The autopsy revealed that she had consumed 30 to 40 beers or shots of alcohol. Again, you may say dismissively, “It’ll never happen to me.”

Sadly, the case of Spady is not an anomaly. According to the Center for Disease Control, approximately 40,000 people die each year from accidents associated with alcohol. If you add the number who die of alcohol-related causes like cirrhosis it climbs to 75,000 yearly.

Seventy five thousand people dead!

Strangely, this is not a fact put out in our Lollanobooza celebrations where the College again puts on the fa?ade of pretending to care about real problems facing our nation.

There is no talk of these 70,000 victims at this one-night carnival that fraternities and sororities actively advertise. Lollanobooza is and always will be a well-intentioned yet half-hearted failure for one major reason: because it is a flashy Band-Aid that is supposed to stop a gushing arterial wound of society.

Like Pontius Pilate, the enlightened academic community washes its hands of destructive drinking prevention, figuring that Lollanobooza, some posters suggesting people make good choices and an occasional Community Advisor-led program, will suffice for its moral obligation for the year.

Instead of pretending that there are lots of things to do on campus without drinking, let us at least try being honest and addressing the reasons why college students are drinking themselves into unconsciousness on a regular basis.

I understand that I am in the minority in my decision never to drink alcohol, but as a logical person I have never seen the appeal of drinking yourself senseless.

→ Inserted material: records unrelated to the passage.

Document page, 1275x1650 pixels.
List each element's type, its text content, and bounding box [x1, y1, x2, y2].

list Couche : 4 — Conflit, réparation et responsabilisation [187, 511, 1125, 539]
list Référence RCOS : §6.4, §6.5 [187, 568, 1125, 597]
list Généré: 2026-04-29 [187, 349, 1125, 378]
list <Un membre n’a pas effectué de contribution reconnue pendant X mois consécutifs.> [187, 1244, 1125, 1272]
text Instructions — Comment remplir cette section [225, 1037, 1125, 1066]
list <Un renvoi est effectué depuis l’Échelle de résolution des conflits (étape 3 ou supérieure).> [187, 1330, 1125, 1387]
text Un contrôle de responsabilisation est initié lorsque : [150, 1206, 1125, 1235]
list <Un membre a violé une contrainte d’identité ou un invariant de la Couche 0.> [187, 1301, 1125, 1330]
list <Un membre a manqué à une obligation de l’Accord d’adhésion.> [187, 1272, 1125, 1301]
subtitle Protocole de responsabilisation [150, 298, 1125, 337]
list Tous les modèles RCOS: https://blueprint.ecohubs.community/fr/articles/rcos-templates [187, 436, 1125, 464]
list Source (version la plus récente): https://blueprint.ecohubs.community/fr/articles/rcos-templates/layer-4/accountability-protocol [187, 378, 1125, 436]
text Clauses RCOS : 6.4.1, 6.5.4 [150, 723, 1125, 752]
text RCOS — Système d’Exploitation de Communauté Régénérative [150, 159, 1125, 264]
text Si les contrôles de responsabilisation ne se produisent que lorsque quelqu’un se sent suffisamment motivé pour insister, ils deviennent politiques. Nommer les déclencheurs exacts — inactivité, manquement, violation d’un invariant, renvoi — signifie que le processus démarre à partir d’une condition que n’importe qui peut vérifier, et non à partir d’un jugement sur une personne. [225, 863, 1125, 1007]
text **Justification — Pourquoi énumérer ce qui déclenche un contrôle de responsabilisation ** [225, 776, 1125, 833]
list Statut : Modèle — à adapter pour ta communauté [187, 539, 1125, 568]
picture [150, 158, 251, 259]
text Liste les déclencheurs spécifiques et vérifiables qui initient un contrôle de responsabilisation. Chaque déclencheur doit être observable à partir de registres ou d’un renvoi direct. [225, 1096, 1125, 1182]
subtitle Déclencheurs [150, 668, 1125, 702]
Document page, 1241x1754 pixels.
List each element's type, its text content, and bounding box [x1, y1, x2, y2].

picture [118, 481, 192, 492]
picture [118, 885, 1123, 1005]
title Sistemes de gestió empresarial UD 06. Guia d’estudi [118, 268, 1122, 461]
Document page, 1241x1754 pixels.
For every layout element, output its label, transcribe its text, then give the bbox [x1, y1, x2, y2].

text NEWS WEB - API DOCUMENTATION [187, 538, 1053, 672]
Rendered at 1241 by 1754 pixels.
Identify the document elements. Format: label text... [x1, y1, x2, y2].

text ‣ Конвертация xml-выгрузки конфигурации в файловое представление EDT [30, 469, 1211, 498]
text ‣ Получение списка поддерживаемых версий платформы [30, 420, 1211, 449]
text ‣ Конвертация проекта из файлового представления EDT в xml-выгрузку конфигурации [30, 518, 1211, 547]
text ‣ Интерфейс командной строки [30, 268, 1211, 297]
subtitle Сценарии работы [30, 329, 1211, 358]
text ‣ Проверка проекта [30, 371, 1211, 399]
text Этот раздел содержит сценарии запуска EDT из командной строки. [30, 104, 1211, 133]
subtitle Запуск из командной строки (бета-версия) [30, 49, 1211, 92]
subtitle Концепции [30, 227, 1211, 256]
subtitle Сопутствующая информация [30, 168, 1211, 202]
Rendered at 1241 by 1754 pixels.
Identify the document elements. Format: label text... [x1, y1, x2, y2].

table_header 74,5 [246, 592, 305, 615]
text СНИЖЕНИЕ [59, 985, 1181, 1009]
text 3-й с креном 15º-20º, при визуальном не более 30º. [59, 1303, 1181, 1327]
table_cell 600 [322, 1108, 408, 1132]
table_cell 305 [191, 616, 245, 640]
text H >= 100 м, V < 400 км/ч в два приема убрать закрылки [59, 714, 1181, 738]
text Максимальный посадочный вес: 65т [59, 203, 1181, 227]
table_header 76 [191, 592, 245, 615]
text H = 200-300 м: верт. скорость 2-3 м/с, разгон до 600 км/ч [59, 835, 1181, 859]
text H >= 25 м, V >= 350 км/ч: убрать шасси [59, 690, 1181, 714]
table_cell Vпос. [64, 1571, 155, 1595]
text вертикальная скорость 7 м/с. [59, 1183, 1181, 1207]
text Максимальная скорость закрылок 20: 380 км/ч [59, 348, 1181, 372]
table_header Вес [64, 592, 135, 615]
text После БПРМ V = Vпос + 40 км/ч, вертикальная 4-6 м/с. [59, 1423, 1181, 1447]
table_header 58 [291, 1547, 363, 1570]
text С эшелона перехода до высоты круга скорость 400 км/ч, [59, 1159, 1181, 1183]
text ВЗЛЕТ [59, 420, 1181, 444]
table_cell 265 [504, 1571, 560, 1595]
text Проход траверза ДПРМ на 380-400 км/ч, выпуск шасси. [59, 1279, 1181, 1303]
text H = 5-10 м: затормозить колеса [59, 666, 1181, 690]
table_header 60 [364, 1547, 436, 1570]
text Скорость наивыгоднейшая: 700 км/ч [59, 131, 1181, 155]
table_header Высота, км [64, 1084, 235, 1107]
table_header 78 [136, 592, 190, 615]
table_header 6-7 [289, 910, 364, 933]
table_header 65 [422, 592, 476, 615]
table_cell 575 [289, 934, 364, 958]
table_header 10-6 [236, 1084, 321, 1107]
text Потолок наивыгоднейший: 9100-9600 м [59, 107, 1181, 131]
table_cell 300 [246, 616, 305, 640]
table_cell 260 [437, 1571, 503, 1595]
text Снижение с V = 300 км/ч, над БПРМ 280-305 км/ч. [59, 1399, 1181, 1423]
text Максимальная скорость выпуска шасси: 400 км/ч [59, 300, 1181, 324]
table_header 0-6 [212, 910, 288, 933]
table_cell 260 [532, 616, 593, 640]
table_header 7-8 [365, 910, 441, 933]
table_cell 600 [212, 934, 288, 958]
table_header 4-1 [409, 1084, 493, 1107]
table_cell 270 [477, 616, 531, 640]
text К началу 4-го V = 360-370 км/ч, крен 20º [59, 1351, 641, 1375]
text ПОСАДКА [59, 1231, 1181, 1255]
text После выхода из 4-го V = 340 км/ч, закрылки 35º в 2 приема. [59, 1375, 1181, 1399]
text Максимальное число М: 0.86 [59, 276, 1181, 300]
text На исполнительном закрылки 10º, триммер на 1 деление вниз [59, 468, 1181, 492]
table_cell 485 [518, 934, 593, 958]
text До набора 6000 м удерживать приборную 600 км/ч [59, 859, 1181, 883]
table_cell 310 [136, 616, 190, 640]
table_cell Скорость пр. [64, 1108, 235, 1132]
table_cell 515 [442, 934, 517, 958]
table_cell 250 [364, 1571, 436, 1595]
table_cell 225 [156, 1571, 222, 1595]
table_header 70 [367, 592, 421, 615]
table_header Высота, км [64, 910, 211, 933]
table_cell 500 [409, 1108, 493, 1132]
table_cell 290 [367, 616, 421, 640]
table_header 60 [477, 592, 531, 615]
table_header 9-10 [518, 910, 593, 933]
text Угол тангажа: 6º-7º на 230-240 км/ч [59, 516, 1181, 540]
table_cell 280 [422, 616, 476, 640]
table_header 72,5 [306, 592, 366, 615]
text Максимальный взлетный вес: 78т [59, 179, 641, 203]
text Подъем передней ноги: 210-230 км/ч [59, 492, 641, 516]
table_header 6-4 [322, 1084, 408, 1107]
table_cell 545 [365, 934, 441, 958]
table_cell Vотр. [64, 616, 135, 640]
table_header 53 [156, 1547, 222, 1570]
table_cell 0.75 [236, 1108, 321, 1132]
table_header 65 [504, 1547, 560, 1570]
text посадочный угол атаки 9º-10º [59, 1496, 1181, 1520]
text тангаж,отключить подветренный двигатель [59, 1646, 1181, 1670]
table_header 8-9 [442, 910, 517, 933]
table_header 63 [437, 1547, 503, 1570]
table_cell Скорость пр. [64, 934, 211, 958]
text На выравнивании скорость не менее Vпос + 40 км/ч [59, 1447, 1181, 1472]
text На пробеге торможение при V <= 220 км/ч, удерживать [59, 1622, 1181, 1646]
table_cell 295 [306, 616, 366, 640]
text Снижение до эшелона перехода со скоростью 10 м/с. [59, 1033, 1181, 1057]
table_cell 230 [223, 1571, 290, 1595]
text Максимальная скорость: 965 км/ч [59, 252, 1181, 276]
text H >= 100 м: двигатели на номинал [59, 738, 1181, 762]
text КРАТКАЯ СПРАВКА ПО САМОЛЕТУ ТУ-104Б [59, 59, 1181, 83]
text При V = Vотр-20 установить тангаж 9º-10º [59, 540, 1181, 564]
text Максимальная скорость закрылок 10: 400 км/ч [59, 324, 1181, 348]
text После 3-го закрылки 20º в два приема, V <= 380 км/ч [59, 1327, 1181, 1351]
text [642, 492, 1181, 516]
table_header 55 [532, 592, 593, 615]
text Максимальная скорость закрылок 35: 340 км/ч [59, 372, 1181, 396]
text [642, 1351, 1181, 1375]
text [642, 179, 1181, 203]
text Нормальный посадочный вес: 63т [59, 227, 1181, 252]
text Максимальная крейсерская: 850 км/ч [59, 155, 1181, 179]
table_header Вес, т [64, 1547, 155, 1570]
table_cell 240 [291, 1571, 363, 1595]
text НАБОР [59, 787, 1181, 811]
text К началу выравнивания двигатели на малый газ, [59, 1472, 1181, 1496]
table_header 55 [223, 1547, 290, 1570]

All attempts to explain this joy of intoxication to me have failed abysmally.

The root of the problem in my humble opinion is that we, like the rest of the human race, are all seeking meaning and don’t know where to find it.

We are among the brightest, most creative and athletic people in New Jersey and elsewhere, yet we do not know who we are, why we are here and what our purpose is.

These struggles are difficult and may take lifetimes to figure out.

I have a newsflash for all of you: whatever deep-seeded problem you may be trying to drink away tonight will still be there tomorrow morning. Only you will have a hangover and you will not remember what you did last night.

Instead of drinking away our stresses, loneliness and problems, why don’t we – with full assistance from the College – confront them and search for our true meaning in life?